By Lee Howard
Publication: The Day
Eager to make the most of current products even as its pipeline of new drugs has setbacks, Pfizer Inc. announced Monday a first-of-its-kind collaboration to find new uses for familiar remedies.
The collaboration, which begins this week and is covered in a five-year agreement, will give researchers at Washington University in St. Louis unprecedented access to information about Pfizer's products. The company said it's likely scientists at Pfizer laboratories in Groton will be among those exchanging information with university researchers.
"We expect certain investigator proposals to be of relevance and interest to research colleagues in Groton, which may lead to collaborations," said Pfizer spokeswoman Anne Wilson in an e-mail. "Neuroscience and anti-bacterial colleagues in Groton already have relationships with some investigators at Washington University."
Pfizer will provide $22.5 million to researchers at the university's medical school, along with extensive data about 500 of its drugs, which it will make available to key researchers through a special online portal. Previously, drug companies had been reluctant to share proprietary information about their drugs with outsiders.
"By sharing Pfizer's data on existing compounds, researchers will not have to replicate extensive preclinical studies, thereby shaving years off the time it takes to evaluate new uses for existing drugs," Pfizer said in a release.
The agreement comes at a key time for Pfizer, which is within a year and a half of losing exclusivity in the United States for its blockbuster cholesterol medication Lipitor, with about $13 billion in worldwide sales last year. Pfizer also has faced a rash of drug-trial failures in recent months, most notably for Dimebon, a hoped-for Alzheimer's remedy.
Pfizer said it plans to investigate, through the Washington University collaboration, the uses for drugs already marketed as well as those whose development has been stalled. As new uses for remedies are found, the company said, Pfizer and the university will negotiate terms to allow drug commercialization to proceed.
The collaboration - which will focus on a range of diseases, including Alzheimer's, cancer, asthma and diabetes - builds on previous agreements between the two organizations. Pfizer and university scientists will sit on an advisory committee to evaluate proposals for new research, and the project is being headed by company executive Don Frail.

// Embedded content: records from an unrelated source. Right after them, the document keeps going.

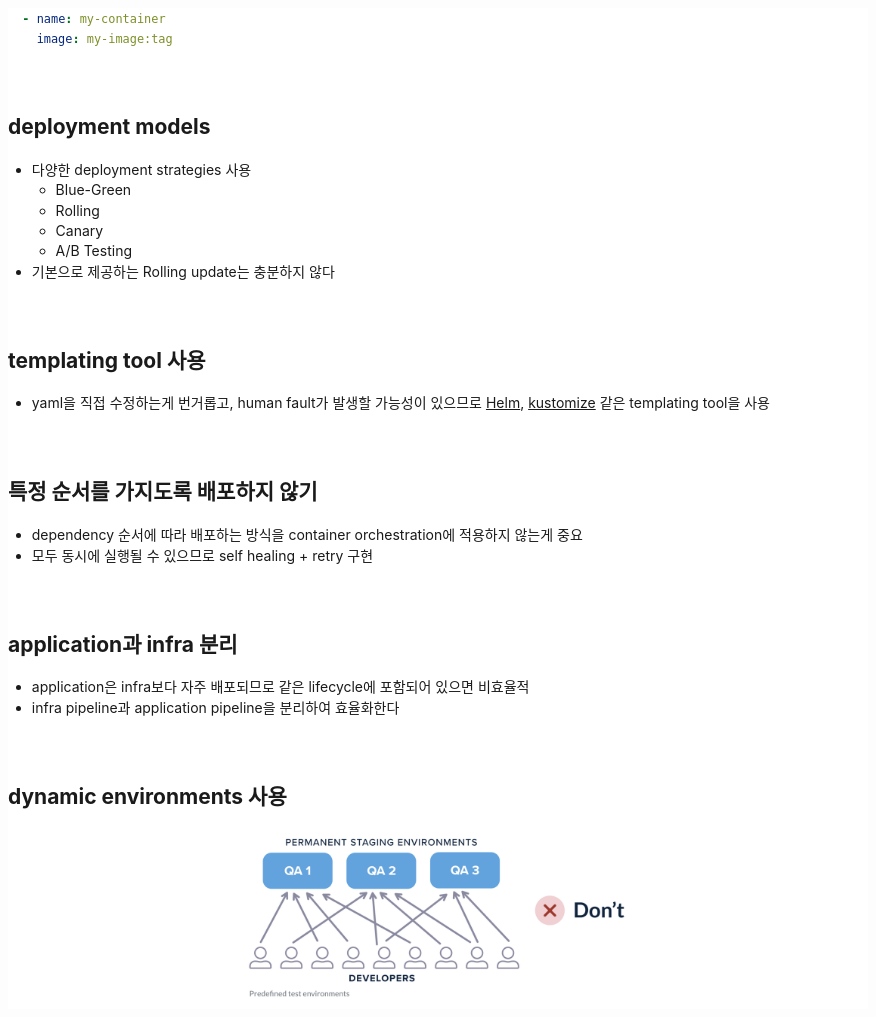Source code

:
 ```yaml
  - name: my-container
    image: my-image:tag
```


<br>

## deployment models
* 다양한 deployment strategies 사용
  * Blue-Green
  * Rolling
  * Canary
  * A/B Testing
* 기본으로 제공하는 Rolling update는 충분하지 않다


<br>

## templating tool 사용
* yaml을 직접 수정하는게 번거롭고, human fault가 발생할 가능성이 있으므로 [Helm](https://helm.sh), [kustomize](https://kustomize.io) 같은 templating tool을 사용


<br>

## 특정 순서를 가지도록 배포하지 않기
* dependency 순서에 따라 배포하는 방식을 container orchestration에 적용하지 않는게 중요
* 모두 동시에 실행될 수 있으므로 self healing + retry 구현


<br>

## application과 infra 분리
* application은 infra보다 자주 배포되므로 같은 lifecycle에 포함되어 있으면 비효율적
* infra pipeline과 application pipeline을 분리하여 효율화한다


<br>

## dynamic environments 사용
<div align="center">
  <img src="./images/predefined_test_environments.png" alt="predefined test environments" width="45%" height="45%" />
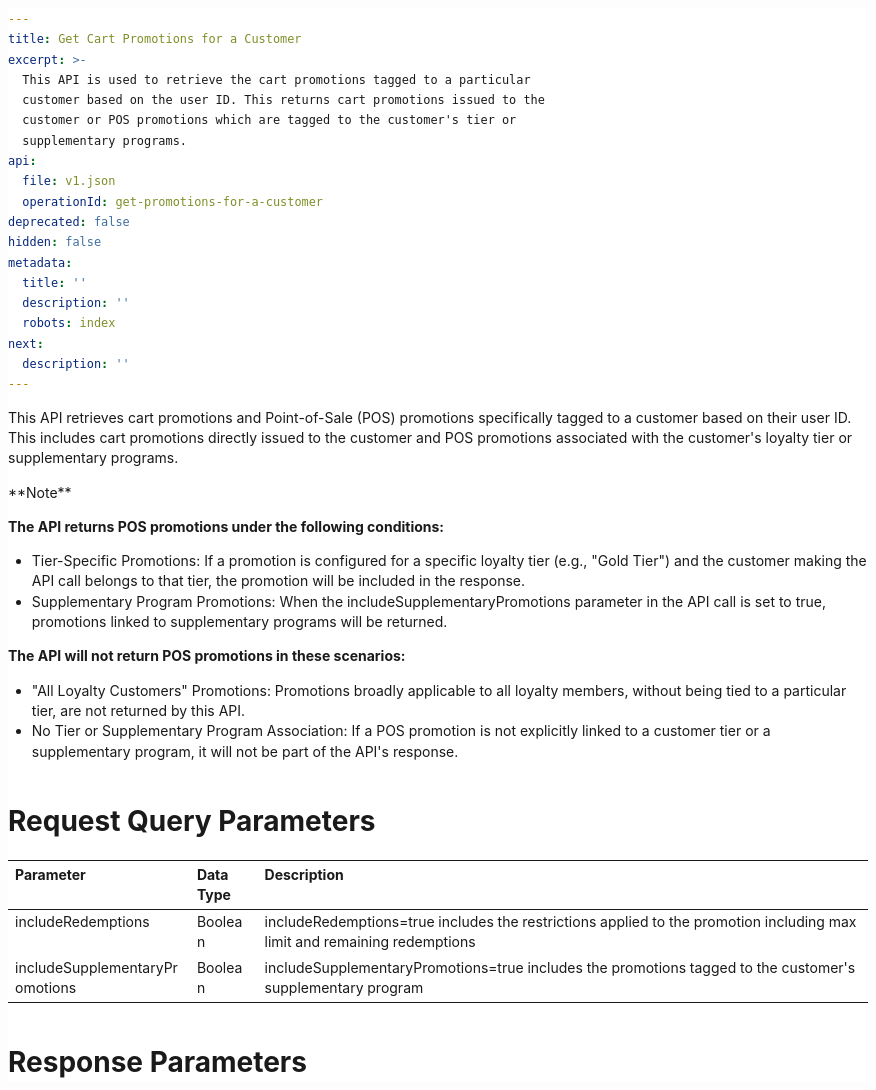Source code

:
 ```yaml
---
title: Get Cart Promotions for a Customer
excerpt: >-
  This API is used to retrieve the cart promotions tagged to a particular
  customer based on the user ID. This returns cart promotions issued to the
  customer or POS promotions which are tagged to the customer's tier or
  supplementary programs.
api:
  file: v1.json
  operationId: get-promotions-for-a-customer
deprecated: false
hidden: false
metadata:
  title: ''
  description: ''
  robots: index
next:
  description: ''
---
```

This API retrieves cart promotions and Point-of-Sale (POS) promotions specifically tagged to a customer based on their user ID. This includes cart promotions directly issued to the customer and POS promotions associated with the customer's loyalty tier or supplementary programs.

<Callout icon="📘" theme="info">
  **Note**

  **The API returns POS promotions under the following conditions:**

  * Tier-Specific Promotions: If a promotion is configured for a specific loyalty tier (e.g., "Gold Tier") and the customer making the API call belongs to that tier, the promotion will be included in the response.
  * Supplementary Program Promotions: When the includeSupplementaryPromotions parameter in the API call is set to true, promotions linked to supplementary programs will be returned.

  **The API will not return POS promotions in these scenarios:**

  * "All Loyalty Customers" Promotions: Promotions broadly applicable to all loyalty members, without being tied to a particular tier, are not returned by this API.
  * No Tier or Supplementary Program Association: If a POS promotion is not explicitly linked to a customer tier or a supplementary program, it will not be part of the API's response.
</Callout>

# Request Query Parameters

| Parameter                      | Data Type | Description                                                                                                              |
| :----------------------------- | :-------- | :----------------------------------------------------------------------------------------------------------------------- |
| includeRedemptions             | Boolean   | includeRedemptions=true includes the restrictions applied to the promotion including max limit and remaining redemptions |
| includeSupplementaryPromotions | Boolean   | includeSupplementaryPromotions=true includes the promotions tagged to the customer's supplementary program               |

# Response Parameters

Pfizer said the potential for success in what is known as indications discovery has increased over the years. That's because scientists understand more about how diseases progress at a molecular level and how patients respond to medications based on their genetic makeup, Pfizer said.
"Those drugs that do succeed typically have multiple uses," Frail, chief scientific officer in Pfizer's indications discovery unit, said in a statement. "The collaboration seeks to discover entirely new uses for these compounds in areas of high patient need that might otherwise be left undiscovered."
Pfizer, which has its largest worldwide research-and-development contingent in Groton and New London, plans to move its indications discovery laboratories from Chesterfield, Mo., to a biotech corridor adjacent to Washington University, the company said.
"This is a tremendous opportunity for both partners," Jeffrey Gordon, director of the university's Center for Genome Sciences, said in a statement. "By creating this innovative new framework, academic and pharmaceutical researchers can collaborate in ways that are mutually advantageous for the university, Pfizer and society to meet the needs of patients."